(Instructions for the task): From the records below, copy each line that has the word "knee" in it.

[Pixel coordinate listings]
Segment Open
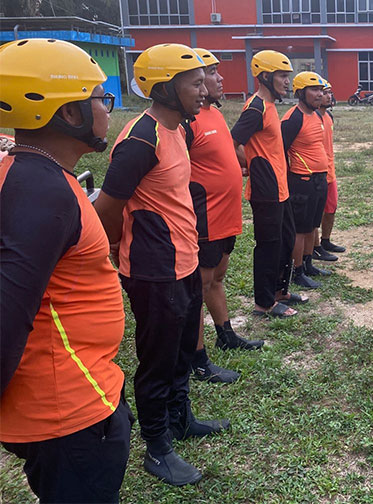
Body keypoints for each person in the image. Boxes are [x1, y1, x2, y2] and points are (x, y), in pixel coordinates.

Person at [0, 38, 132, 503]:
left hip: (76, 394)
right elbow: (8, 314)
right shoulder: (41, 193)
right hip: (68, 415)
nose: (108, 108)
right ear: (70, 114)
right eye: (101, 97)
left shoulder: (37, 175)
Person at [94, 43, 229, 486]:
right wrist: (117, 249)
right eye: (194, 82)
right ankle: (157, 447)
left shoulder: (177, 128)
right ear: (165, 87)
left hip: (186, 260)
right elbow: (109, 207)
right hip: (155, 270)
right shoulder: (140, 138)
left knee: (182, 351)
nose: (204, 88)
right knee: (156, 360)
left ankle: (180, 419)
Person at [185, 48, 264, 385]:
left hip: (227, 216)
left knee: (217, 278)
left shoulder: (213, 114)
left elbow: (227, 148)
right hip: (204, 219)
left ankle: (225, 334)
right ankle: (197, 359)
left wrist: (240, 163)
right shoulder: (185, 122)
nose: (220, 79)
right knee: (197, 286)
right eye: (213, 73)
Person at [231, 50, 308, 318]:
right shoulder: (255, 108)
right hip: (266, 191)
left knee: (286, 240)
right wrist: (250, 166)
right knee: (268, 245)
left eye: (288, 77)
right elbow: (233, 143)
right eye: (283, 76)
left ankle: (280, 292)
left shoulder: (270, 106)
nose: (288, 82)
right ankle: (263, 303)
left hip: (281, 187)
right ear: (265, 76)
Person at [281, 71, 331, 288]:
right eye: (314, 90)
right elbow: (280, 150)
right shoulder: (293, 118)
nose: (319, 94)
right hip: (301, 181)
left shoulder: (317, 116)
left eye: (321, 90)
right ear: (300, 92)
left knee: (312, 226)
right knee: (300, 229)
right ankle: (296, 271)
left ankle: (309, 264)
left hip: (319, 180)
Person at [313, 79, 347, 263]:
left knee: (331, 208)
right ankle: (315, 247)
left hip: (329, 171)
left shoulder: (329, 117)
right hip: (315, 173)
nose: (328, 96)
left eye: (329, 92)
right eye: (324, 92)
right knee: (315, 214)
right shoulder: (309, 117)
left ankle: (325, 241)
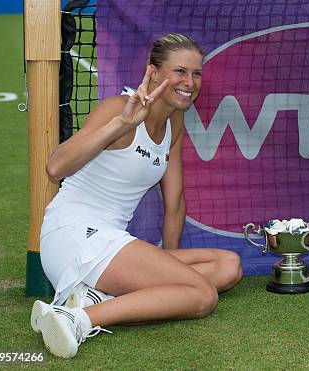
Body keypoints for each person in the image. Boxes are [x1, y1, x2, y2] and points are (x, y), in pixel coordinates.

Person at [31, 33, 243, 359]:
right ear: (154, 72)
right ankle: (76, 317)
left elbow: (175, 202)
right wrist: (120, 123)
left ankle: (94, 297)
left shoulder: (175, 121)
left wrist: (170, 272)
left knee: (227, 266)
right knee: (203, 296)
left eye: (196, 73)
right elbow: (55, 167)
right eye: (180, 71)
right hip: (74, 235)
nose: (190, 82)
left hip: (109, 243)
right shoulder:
Segment Closed
(Output for this task):
left knee: (182, 351)
right knee: (156, 360)
left knee: (217, 278)
right knee: (197, 286)
left knee: (286, 240)
right knee: (268, 245)
left knee: (312, 226)
right knee: (300, 229)
left knee: (331, 208)
right knee: (315, 214)
left knee: (227, 266)
right knee: (203, 296)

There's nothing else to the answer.